#### WORK REQUIRED
Please update the data below by changing each "locality" to "site" and leaving everything else as it is.

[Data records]
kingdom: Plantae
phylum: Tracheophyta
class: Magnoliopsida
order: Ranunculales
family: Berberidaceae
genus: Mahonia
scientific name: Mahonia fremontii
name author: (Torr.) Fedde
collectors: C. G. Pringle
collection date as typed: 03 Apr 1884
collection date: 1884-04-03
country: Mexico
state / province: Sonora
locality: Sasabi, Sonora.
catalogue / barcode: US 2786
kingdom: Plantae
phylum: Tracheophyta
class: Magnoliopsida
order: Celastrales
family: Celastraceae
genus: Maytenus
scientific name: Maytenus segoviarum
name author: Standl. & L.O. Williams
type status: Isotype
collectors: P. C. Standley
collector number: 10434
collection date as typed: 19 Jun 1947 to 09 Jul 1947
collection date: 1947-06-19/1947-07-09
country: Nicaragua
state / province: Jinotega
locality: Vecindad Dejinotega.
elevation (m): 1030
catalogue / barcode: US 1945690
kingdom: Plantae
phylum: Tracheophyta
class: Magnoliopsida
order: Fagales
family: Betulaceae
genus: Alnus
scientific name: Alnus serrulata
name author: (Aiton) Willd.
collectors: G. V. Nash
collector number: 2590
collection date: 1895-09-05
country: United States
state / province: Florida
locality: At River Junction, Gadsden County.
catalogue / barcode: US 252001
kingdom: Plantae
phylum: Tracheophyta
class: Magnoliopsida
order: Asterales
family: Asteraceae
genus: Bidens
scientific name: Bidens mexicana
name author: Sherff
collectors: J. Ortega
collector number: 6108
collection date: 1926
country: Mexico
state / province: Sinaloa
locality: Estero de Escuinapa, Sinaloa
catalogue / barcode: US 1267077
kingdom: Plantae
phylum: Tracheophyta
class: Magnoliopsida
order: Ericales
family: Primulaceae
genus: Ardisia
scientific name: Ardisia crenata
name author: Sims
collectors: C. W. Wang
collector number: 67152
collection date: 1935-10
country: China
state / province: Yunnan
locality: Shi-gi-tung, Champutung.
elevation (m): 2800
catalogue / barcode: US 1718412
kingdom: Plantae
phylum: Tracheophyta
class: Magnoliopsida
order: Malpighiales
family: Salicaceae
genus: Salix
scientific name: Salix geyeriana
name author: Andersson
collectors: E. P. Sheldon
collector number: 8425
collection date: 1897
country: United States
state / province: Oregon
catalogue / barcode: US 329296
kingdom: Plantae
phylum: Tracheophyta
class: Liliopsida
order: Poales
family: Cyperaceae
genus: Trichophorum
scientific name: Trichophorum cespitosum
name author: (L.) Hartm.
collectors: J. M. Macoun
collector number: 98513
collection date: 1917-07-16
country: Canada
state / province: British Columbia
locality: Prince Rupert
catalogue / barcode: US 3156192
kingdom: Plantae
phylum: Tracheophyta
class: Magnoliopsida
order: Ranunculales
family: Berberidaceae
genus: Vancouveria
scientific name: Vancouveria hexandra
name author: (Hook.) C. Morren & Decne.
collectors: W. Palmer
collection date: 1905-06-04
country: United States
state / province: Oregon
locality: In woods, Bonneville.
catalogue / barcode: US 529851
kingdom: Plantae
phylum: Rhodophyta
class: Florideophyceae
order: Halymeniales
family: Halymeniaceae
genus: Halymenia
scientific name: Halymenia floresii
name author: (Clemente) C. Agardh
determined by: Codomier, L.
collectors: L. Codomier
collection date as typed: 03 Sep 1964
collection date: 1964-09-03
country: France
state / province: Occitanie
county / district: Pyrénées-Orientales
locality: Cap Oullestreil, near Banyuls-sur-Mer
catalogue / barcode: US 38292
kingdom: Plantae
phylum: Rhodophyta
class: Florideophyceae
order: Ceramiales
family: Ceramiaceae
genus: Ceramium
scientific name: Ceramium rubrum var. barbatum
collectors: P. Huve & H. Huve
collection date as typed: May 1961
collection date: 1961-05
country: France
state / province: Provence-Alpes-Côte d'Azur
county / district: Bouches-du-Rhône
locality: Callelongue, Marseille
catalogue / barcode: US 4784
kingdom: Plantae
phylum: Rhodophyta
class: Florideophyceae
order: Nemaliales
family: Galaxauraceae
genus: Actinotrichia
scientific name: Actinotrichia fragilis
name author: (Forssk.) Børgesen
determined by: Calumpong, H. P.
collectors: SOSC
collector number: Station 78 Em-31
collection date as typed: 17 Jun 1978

#### RESPONSE FOR THIS EXERCISE
kingdom: Plantae
phylum: Tracheophyta
class: Magnoliopsida
order: Ranunculales
family: Berberidaceae
genus: Mahonia
scientific name: Mahonia fremontii
name author: (Torr.) Fedde
collectors: C. G. Pringle
collection date as typed: 03 Apr 1884
collection date: 1884-04-03
country: Mexico
state / province: Sonora
site: Sasabi, Sonora.
catalogue / barcode: US 2786
kingdom: Plantae
phylum: Tracheophyta
class: Magnoliopsida
order: Celastrales
family: Celastraceae
genus: Maytenus
scientific name: Maytenus segoviarum
name author: Standl. & L.O. Williams
type status: Isotype
collectors: P. C. Standley
collector number: 10434
collection date as typed: 19 Jun 1947 to 09 Jul 1947
collection date: 1947-06-19/1947-07-09
country: Nicaragua
state / province: Jinotega
site: Vecindad Dejinotega.
elevation (m): 1030
catalogue / barcode: US 1945690
kingdom: Plantae
phylum: Tracheophyta
class: Magnoliopsida
order: Fagales
family: Betulaceae
genus: Alnus
scientific name: Alnus serrulata
name author: (Aiton) Willd.
collectors: G. V. Nash
collector number: 2590
collection date: 1895-09-05
country: United States
state / province: Florida
site: At River Junction, Gadsden County.
catalogue / barcode: US 252001
kingdom: Plantae
phylum: Tracheophyta
class: Magnoliopsida
order: Asterales
family: Asteraceae
genus: Bidens
scientific name: Bidens mexicana
name author: Sherff
collectors: J. Ortega
collector number: 6108
collection date: 1926
country: Mexico
state / province: Sinaloa
site: Estero de Escuinapa, Sinaloa
catalogue / barcode: US 1267077
kingdom: Plantae
phylum: Tracheophyta
class: Magnoliopsida
order: Ericales
family: Primulaceae
genus: Ardisia
scientific name: Ardisia crenata
name author: Sims
collectors: C. W. Wang
collector number: 67152
collection date: 1935-10
country: China
state / province: Yunnan
site: Shi-gi-tung, Champutung.
elevation (m): 2800
catalogue / barcode: US 1718412
kingdom: Plantae
phylum: Tracheophyta
class: Magnoliopsida
order: Malpighiales
family: Salicaceae
genus: Salix
scientific name: Salix geyeriana
name author: Andersson
collectors: E. P. Sheldon
collector number: 8425
collection date: 1897
country: United States
state / province: Oregon
catalogue / barcode: US 329296
kingdom: Plantae
phylum: Tracheophyta
class: Liliopsida
order: Poales
family: Cyperaceae
genus: Trichophorum
scientific name: Trichophorum cespitosum
name author: (L.) Hartm.
collectors: J. M. Macoun
collector number: 98513
collection date: 1917-07-16
country: Canada
state / province: British Columbia
site: Prince Rupert
catalogue / barcode: US 3156192
kingdom: Plantae
phylum: Tracheophyta
class: Magnoliopsida
order: Ranunculales
family: Berberidaceae
genus: Vancouveria
scientific name: Vancouveria hexandra
name author: (Hook.) C. Morren & Decne.
collectors: W. Palmer
collection date: 1905-06-04
country: United States
state / province: Oregon
site: In woods, Bonneville.
catalogue / barcode: US 529851
kingdom: Plantae
phylum: Rhodophyta
class: Florideophyceae
order: Halymeniales
family: Halymeniaceae
genus: Halymenia
scientific name: Halymenia floresii
name author: (Clemente) C. Agardh
determined by: Codomier, L.
collectors: L. Codomier
collection date as typed: 03 Sep 1964
collection date: 1964-09-03
country: France
state / province: Occitanie
county / district: Pyrénées-Orientales
site: Cap Oullestreil, near Banyuls-sur-Mer
catalogue / barcode: US 38292
kingdom: Plantae
phylum: Rhodophyta
class: Florideophyceae
order: Ceramiales
family: Ceramiaceae
genus: Ceramium
scientific name: Ceramium rubrum var. barbatum
collectors: P. Huve & H. Huve
collection date as typed: May 1961
collection date: 1961-05
country: France
state / province: Provence-Alpes-Côte d'Azur
county / district: Bouches-du-Rhône
site: Callelongue, Marseille
catalogue / barcode: US 4784
kingdom: Plantae
phylum: Rhodophyta
class: Florideophyceae
order: Nemaliales
family: Galaxauraceae
genus: Actinotrichia
scientific name: Actinotrichia fragilis
name author: (Forssk.) Børgesen
determined by: Calumpong, H. P.
collectors: SOSC
collector number: Station 78 Em-31
collection date as typed: 17 Jun 1978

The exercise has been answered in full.